The onComplete method is called when the server terminated a subscription without any error. It is the last signal a server sends. The default behavior is to ignore this.

onError

The onError method is called when the server terminated a subscription due to an error, or when one of your apply methods threw an exception. The subscription will be closed, either way. The default behavior is to just log the error.

6 - Filtering

When implementing a Projection, you would add handler methods (methods annotated with either @Handler or @HandlerFor) in order to express, what the projection is interested in.

Factus will look at these methods in order to discover fact specifications. These fact specifications form a query which is sent to the FactCast server to create a fact-stream suited for this projection. In detail, for each handler method, a Projector inspects the method’s annotations and parameter types including their annotations to build a FactSpec object. This object contains at least the ns, type properties.
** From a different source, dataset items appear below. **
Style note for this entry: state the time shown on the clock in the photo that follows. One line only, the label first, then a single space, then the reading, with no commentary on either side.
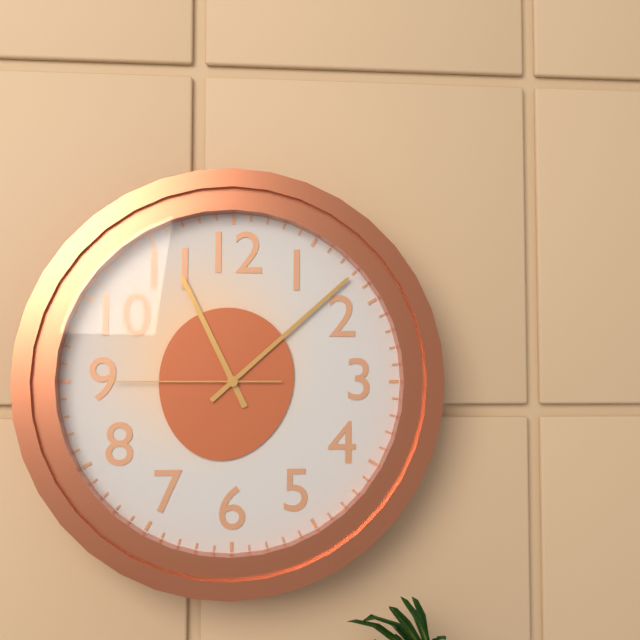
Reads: 11:08:45
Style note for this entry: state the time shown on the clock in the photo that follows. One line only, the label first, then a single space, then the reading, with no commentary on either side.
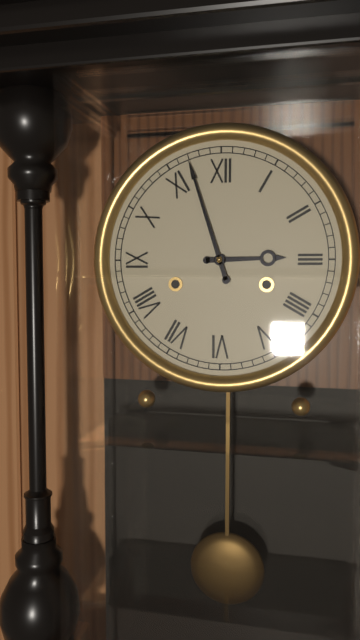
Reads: 2:57
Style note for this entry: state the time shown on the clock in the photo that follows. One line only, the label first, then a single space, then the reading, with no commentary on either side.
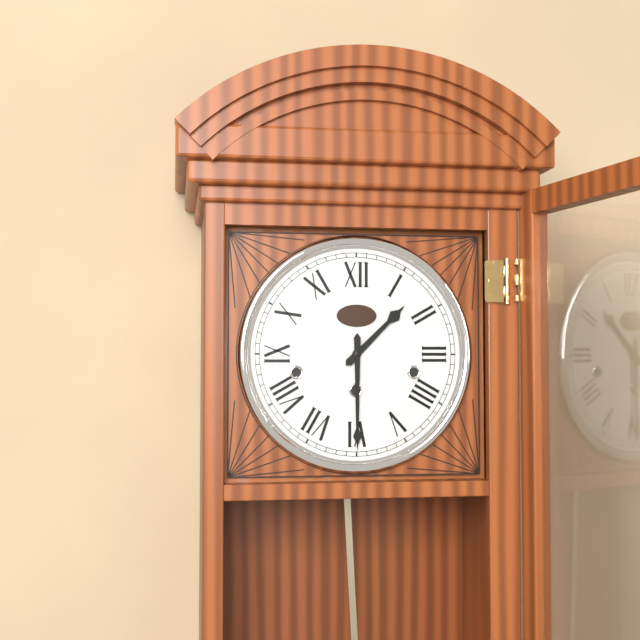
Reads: 1:30
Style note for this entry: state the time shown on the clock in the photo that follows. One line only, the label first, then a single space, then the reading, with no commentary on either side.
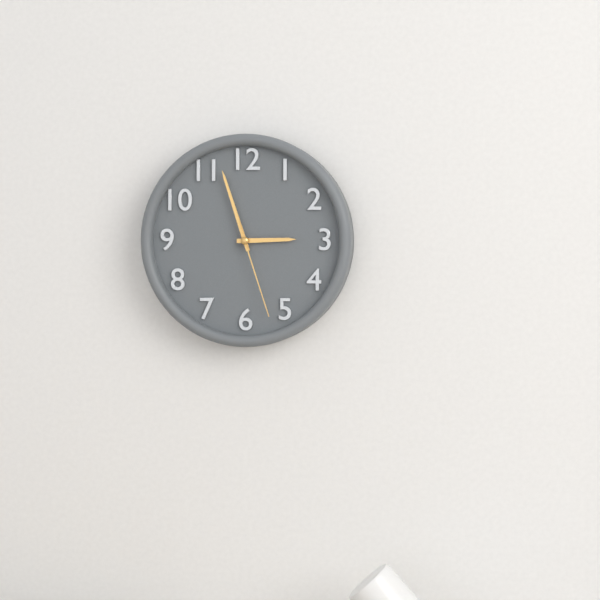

Optionally the version property is set.

If you look at a FactSpec however, sometimes it makes sense to use additional filtering possibilities like

  • aggregateId
  • meta key/value pair (one or more) or even
  • JavaScript acting as a predicate.

If for a projection these filters are known in advance, you can use additional annotations to declare them:

  • @FilterByAggId
  • @FilterByScript
  • @FilterByMeta (can be used repeatedly)
  • @FilterByMetaExists (can be used repeatedly)
  • @FilterByMetaDoesNotExist (can be used repeatedly)

Example

Let’s say, you only want to receive events that have a meta pair “priority”:“urgent” in their headers. Here, you would use code like:

  @Handler
  @FilterByMeta(key="priority", value="urgent")
  protected void apply(UserCreated created) {
    // ...
  }

This will add the additional filter defined by the @FilterByMeta annotation to FactSpec. As a result, the filtering now takes place at the server side instead of wasteful client side filtering (like in the body of the apply method). Only those Facts will be returned, that have a meta key-value-pair with a key of priority and a value of urgent.

  @Handler
  @FilterByMetaExists("priority")
  protected void apply(UserCreated created) {
    // ...
  }

This will add the additional filter defined by the @FilterByMetaExists annotation to FactSpec. Only those Facts will be returned, that have a meta key-value-pair with a key of priority no matter what the value is.